Hangman’s Chair – A Loner

Publié par le 11 février 2022 dans Chroniques, Incontournables, Notre sélection, Toutes les chroniques

Je ne sais pas si c’est une bonne chose, mais je ne suis pas comme les autres. Lorsque chacun vantait l’évolution osée de Hangman’s Chair, immergeant courageusement son doom très Alice in Chains dans un bain glacé, je n’ai pas eu la révélation tant espérée. Je sentais qu’il y avait un truc, qu’on n’était pas loin, mais il m’en fallait davantage.

Peut-être me manquait-il une entame aussi faramineuse que « An Ode to Breakdown » qui ouvre A Loner en nous fendant en deux. Quand le décor inquiétant savamment planté vole soudainement en éclat à l’arrivée de guitares à l’humeur massacrante, que chaque frappe pèse une tonne, que débarque le chant totalement habité de Cédric Toufouti, on comprend que quelque chose s’est passée. Quelque chose d’important. Un basculement. Définitif.

« Cold & Distant » qu’on n’aurait su mieux nommer, saisit d’emblée, et entérine l’idée qu’il serait désormais inconcevable de faire sans eux.

Puis, comme un écho au « We Die Young » d’AIC (jamais loin), débarque ce titre terrible de fatalité « Who Wants to Die Old » dont le désespéré « I don’t understand this world we live in » évoquera davantage les complaintes de Mina Caputo et sa vie d’agonie qu’on espère enfin apaisée. On n’a jamais demandé à ces merveilleux chanteurs de tenter leur chance dans un froid aussi polaire, on aurait peut-être dû, tant cela s’apparente au climat idoine pour Cédric Toufouti. Une évidence. Comme souvent avec les glorieux vocalistes sus-cités, A Loner est empli de désespoir accumulé, d’une rage qui ronge et dévore de l’intérieur, de quantité de regrets ressassés et de souvenirs enfouis qui ressurgissent.

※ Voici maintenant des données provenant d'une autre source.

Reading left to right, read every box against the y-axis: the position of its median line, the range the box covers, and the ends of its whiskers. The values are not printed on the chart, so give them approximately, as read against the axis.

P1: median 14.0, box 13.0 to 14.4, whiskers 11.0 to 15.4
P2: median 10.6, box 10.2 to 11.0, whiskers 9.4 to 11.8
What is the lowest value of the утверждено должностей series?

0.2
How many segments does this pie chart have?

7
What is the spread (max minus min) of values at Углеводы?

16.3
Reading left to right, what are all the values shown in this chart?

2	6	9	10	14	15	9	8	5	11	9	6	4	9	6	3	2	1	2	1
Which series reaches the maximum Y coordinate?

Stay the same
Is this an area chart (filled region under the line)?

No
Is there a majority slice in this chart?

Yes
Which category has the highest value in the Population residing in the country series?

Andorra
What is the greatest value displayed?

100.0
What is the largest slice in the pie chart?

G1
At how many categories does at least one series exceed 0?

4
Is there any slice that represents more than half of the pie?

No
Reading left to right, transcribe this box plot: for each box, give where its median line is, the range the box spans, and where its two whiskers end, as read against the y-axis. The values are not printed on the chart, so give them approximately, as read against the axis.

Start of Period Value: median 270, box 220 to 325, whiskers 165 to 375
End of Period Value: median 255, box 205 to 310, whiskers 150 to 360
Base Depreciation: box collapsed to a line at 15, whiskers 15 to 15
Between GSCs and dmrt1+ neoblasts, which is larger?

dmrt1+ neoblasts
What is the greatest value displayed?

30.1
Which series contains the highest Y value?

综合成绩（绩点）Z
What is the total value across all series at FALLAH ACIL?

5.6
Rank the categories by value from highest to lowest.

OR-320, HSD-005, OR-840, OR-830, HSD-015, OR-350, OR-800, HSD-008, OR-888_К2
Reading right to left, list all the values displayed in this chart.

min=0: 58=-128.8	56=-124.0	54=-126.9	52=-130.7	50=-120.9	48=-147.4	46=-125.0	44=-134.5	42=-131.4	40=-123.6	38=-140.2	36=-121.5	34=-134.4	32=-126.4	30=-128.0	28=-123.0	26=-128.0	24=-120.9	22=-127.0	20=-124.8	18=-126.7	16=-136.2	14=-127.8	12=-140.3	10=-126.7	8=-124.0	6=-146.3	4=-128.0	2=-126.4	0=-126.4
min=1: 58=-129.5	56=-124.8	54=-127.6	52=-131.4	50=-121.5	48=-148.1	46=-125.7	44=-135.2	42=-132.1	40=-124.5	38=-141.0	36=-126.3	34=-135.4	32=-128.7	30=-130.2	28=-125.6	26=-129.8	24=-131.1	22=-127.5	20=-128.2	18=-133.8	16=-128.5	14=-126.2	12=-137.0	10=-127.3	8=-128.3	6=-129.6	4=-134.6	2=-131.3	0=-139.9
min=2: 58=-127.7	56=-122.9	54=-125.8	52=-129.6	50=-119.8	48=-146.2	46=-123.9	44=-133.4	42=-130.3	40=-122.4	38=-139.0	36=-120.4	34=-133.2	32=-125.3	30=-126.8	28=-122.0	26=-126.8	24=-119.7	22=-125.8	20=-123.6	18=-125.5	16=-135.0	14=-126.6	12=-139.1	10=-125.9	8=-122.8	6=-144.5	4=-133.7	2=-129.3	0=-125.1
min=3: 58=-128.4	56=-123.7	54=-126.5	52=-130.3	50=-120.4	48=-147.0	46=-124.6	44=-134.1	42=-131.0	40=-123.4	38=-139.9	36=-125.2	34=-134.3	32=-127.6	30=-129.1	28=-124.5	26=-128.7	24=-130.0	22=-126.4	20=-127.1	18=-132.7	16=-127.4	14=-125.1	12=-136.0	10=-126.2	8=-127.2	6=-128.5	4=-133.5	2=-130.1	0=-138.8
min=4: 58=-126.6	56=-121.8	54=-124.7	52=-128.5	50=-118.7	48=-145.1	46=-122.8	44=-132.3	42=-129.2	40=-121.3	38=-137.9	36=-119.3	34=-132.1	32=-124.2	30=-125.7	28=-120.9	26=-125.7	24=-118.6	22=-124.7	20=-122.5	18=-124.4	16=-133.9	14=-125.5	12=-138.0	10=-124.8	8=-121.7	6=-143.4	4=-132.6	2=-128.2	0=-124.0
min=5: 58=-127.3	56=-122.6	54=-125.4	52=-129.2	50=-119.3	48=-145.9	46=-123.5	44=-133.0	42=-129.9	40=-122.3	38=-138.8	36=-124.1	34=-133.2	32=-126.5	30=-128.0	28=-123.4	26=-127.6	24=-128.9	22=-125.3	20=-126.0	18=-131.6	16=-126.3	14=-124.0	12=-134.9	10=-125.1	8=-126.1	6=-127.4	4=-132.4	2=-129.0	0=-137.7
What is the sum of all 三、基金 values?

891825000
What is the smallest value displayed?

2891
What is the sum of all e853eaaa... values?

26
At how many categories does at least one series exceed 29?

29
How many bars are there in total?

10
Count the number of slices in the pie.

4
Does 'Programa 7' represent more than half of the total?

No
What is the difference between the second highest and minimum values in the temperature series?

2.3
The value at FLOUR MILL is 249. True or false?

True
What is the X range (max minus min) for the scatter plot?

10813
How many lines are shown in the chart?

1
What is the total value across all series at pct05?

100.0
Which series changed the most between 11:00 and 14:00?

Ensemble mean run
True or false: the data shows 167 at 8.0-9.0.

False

Mais cette torpeur qui nous gagne se veut presque rassurante, la détresse appelant la délivrance. Le monolithe redoutable auquel nous faisons face entrouvre la porte et nous convie au festin des damnés. Plus loin, le superbe instrumental « The Pariah and the Plague » instaure un soupçon de légèreté inattendue. La gravité est retombée, les pions se meuvent au ralenti, la clim’ a encore perdu 12 degrés, les regards sont hagards, frigorifiés et hypnotisés. Robert Smith approuve, il aurait même été tenté d’y poser sa voix.

Si le plus popeux et donc moins indispensable « Loner », suivi de « Second Wind » qui ne produit pas davantage d’effets (soit bien moins que ce qui précédait) entravent quelque peu cette marche immaculée, le résultat demeure sans appel. A Loner dégage une force naturelle, inébranlable, une évidence implacable. Comme assister impuissant à la fonte des glaciers. On se fige et on encaisse. On admire aussi, malgré tout, ce bloc d’apparence indestructible, se fissurer peu à peu. La larme à l’œil. Cette foutue mélancolie ne nous lâche jamais, elle revient par vagues, et submerge. Les riffs sont là mais ne sont pas seuls. Ils font figure d’atouts parmi tant d’autres, d’assauts idéalement placés, les morceaux ont besoin de plus – et notamment d’une assise rythmique admirable – pour vivre, surprendre, émouvoir, instaurer des ambiances, marquer les esprits. Hangman’s Chair, que rien n’effraie, pas même des durées de post metalleux (12 minutes par ci, 16 par là, 9 à la fin), se détache ainsi irrémédiablement du commun du metal. Il est au-dessus, ailleurs, « A Thousand Miles Away ». Du nom du bijou qui clôture A Loner et rappelle que si l’envie lui prend, il est toujours capable de nous écraser de tout son poids. En arpèges déchirants ou en riffs sidérants. Las des coups encaissés sans broncher, Hangman’s Chair a décidé de les porter à son tour.

Banlieue Triste me laissait un goût d’inachevé, comme si la mue était encore en cours. Ici, on ne cherche même plus à classer Hangman’s Chair, ils ont trouvé l’équilibre parfait, fragile et précaire, pourtant exhibé ici avec une assurance stupéfiante et une maitrise forçant le respect.

1 heure 9 plus tard, la matinée est plombée. Nous sommes pourtant rassasiés, vidés et heureux. Le plus dur semble passé et cette épreuve avait un goût exquis.